Admito que possa doer, seja aos dos Sporting ou aos do Wolverhampton, mas eu quero enaltecer os adeptos do Olympiakos porque foi um clube e uma massa adepta associativa que me apoiou durante o tempo que lá estive. Durante os anos que lá estive ganhei e perdi, mas tive sempre o apoio deles.

Quiseste sair em grande com os adeptos do Olympiakos?

Sair em grande porque mesmo agora, antes de vir para cá, fizeram muita força para que eu voltasse para o Olympiakos. Eu e a minha família sentimos esse carinho. E acho que esse carinho nunca foi sentido em outro lado da mesma forma, por isso acho que também era injusto para os adeptos do Olympiakos não serem tratados da forma que merecem.

Tu fizeste toda uma caminhada no Sporting e ganhas o amor de que falas ao Olympiakos.

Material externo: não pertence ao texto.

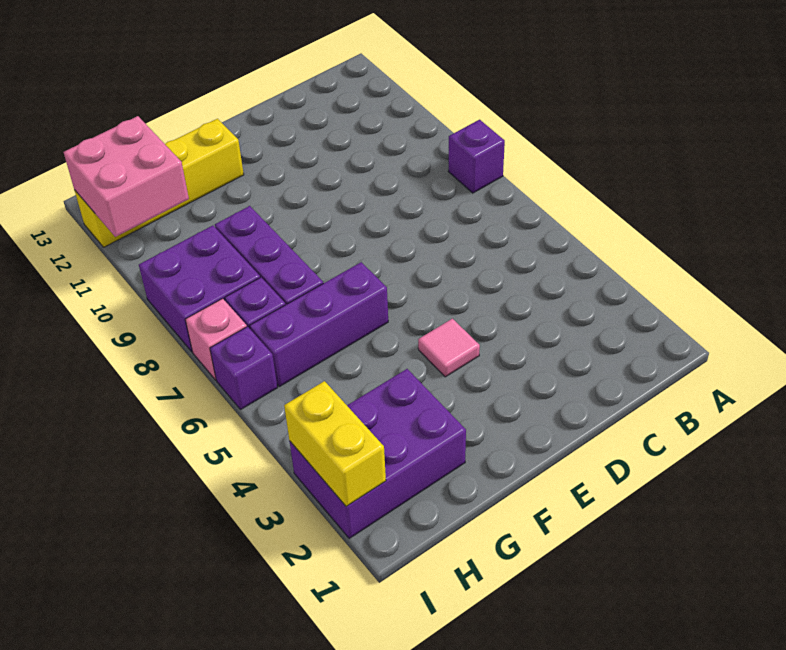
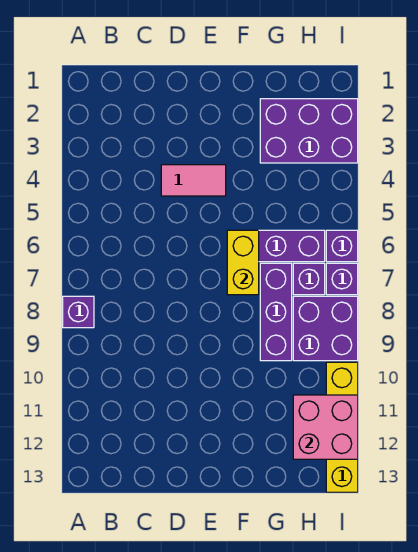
pink tile E4 level 1 -> pink tile D4:E4 level 1
yellow brick F12:I12 level 1 -> yellow brick I10:I13 level 1
yellow brick I2:I3 level 2 -> yellow brick F6:F7 level 2
pink brick I7 level 1 -> purple brick I7 level 1

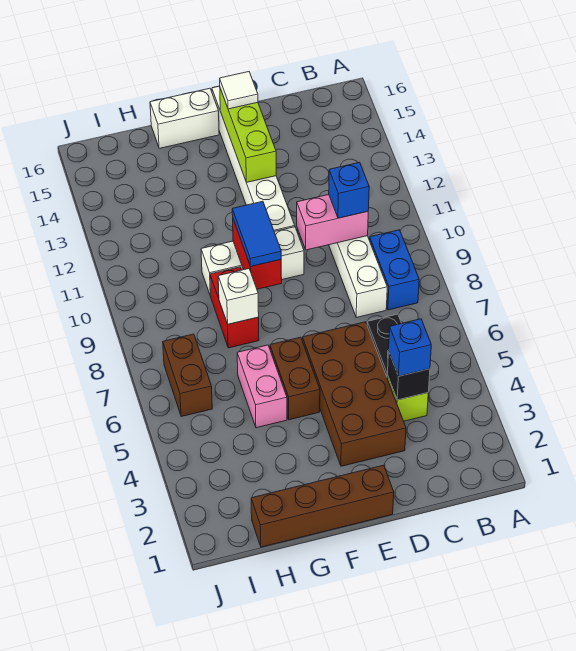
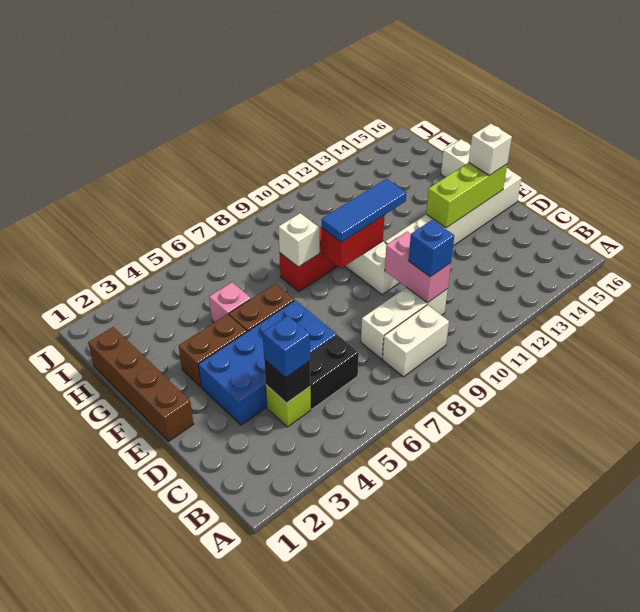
blue brick B8:B9 level 1 -> white brick B8:B9 level 1
brown brick D3:E6 level 1 -> blue brick D3:E6 level 1
white tile E15 level 3 -> white brick E15 level 3
blue tile F9:F10 level 3 -> blue tile F9:F11 level 3
pink brick G5:G6 level 1 -> pink brick G5 level 1
brown brick I6:I7 level 1 -> brown brick F3:F4 level 1

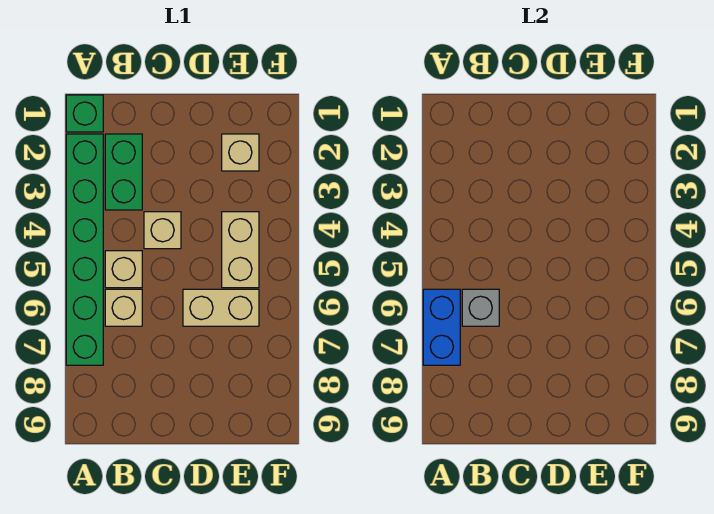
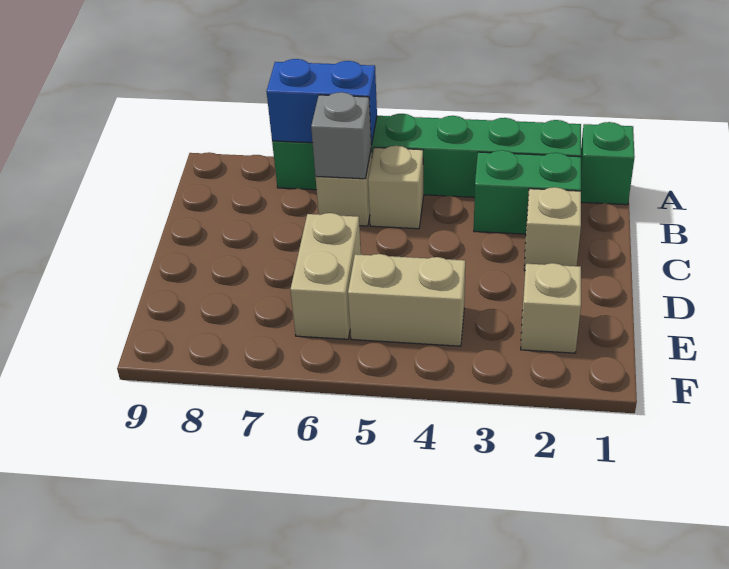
tan brick C4 level 1 -> tan brick C2 level 1

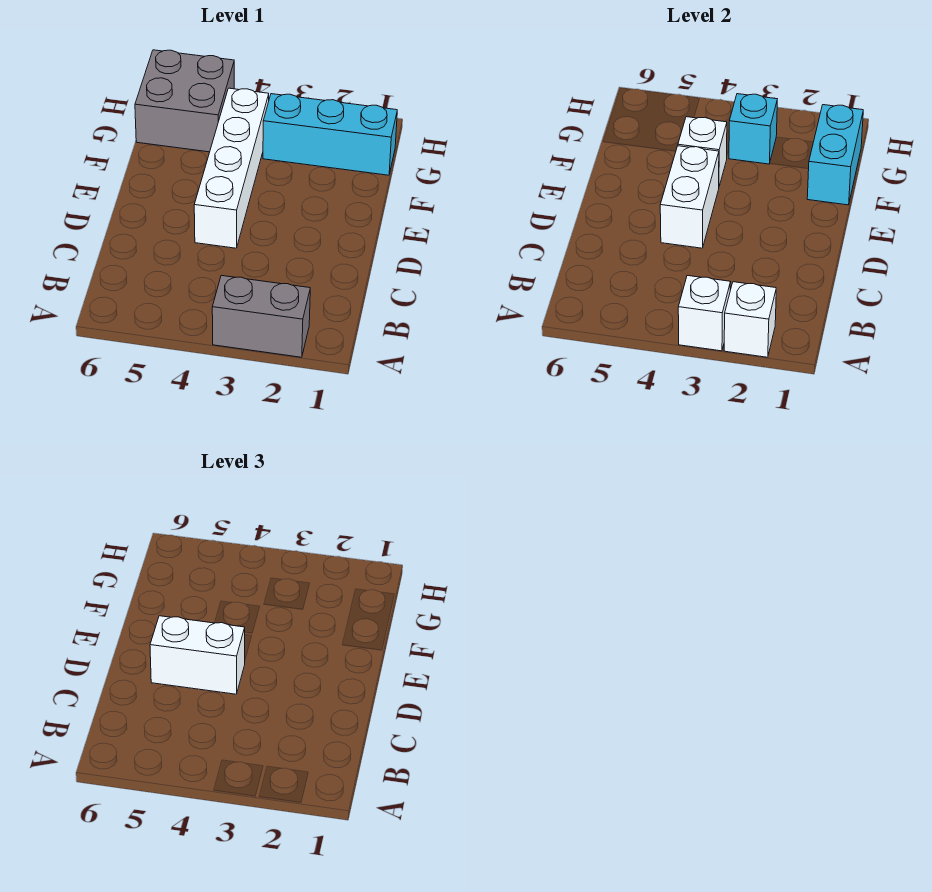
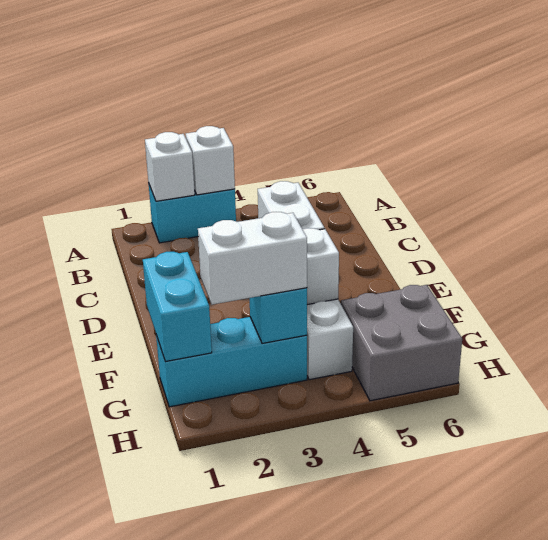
grey brick A2:A3 level 1 -> cyan brick A2:A3 level 1
white brick D4:D5 level 3 -> white brick G2:G3 level 3

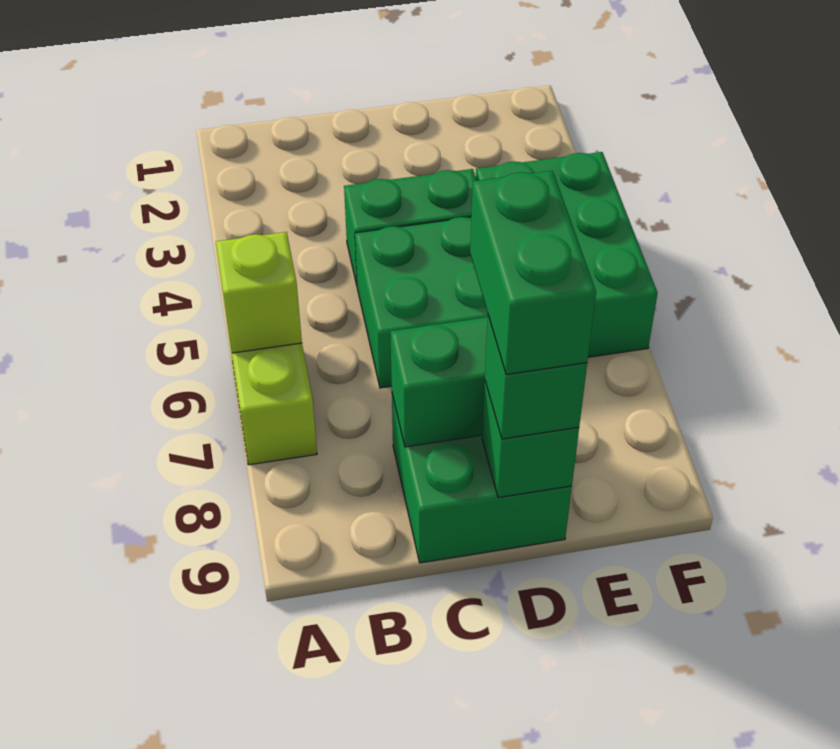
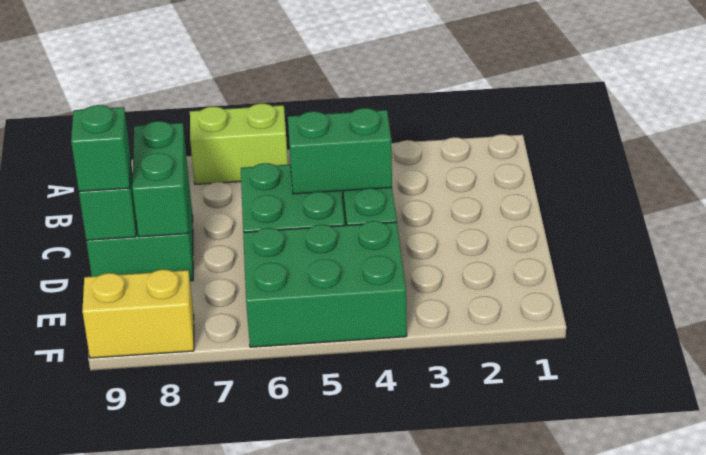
lime brick A6 level 2 -> none
green brick D8:D9 level 4 -> green brick C4:C5 level 2
none -> yellow brick F8:F9 level 1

Portanto, aquela máxima de que não se muda de clube é mentira?

Sim, eu acredito que é mentira. Depois de muito tempo num clube a ser tratado de uma forma que nunca se foi tratado, acho que é difícil não se sentir. A Grécia e Portugal são coisas diferentes. Eu bem que posso ser do Sporting, que sou em Portugal, como ser do Olympiakos na Grécia. Mudando de clube também não implica que não se possa ter dois, desde que não sejam do mesmo país.

Até porque assim podes celebrar os títulos do Sporting em Portugal, os do Olympiakos na Grécia e quem sabe também aqui na Arábia?

Sem dúvida. (Risos)

Entrevista a Daniel Podence em Riade, na Arábia Saudita

Se eu sou o que sou hoje é pelo que o Sporting fez por mim. Não podia esperar que aos 18, 19, ou 20 anos o Sporting, me desse o protagonismo que eu queria

A tua mágoa com o Sporting é só pelo que se passou na Academia?

Eu não tenho mágoa no Sporting. Pelo contrário. Se eu sou o que sou hoje é pelo que o Sporting fez por mim. Eu joguei no Sporting desde os 9 anos até os 22 anos. Mais de metade da minha vida, foi passada na Academia. No Olympiakos era um jogador diferente, tinha uma idade diferente e uma maturidade diferente do que tive no Sporting. Então eu não podia esperar que aos 18, 19, 20 anos o Sporting, ou as pessoas que estavam no Sporting me dessem o protagonismo que eu queria. Não era isso que eu esperava, até porque havia muitos jogadores de qualidade à minha frente. O Gelson, o Bryan, o João Mário, etc, etc. Não tenho de maneira nenhuma mágoa. O que eu sinto é que podia ter saído de uma forma diferente, mas as pessoas que lá estavam na altura quiseram complicar e a coisa não se deu bem. A minha única mágoa é da forma como saí. Os últimos seis mese,s ou um ano lá, para mim foram muito difíceis. Pela lesão, pela pressão que havia lá dentro... Ao dia de hoje acho que é tudo muito diferente no Sporting.

Por toda essa tua história no Sporting, por este Sporting ser diferente do teu Sporting daquela altura, tens pena de não teres tido este Sporting?

Claro que sim, acho que todos os ex-jogadores do Sporting sentem que este Sporting é um Sporting muito diferente dos últimos 20 anos. A estabilidade é outra, a maneira como se aborda o futebol, e todos os assuntos relativamente ao futebol, é diferente, para melhor. E acho que para qualquer jogador se torna muito mais fácil viver num ambiente assim e jogar numa equipa assim. Seja eu ou seja qualquer outro ex-jogador, sente que este Sporting, pela qualidade das pessoas que estão lá a trabalhar, é um Sporting onde os jogadores estão mais preparados para vencer e para ter sucesso.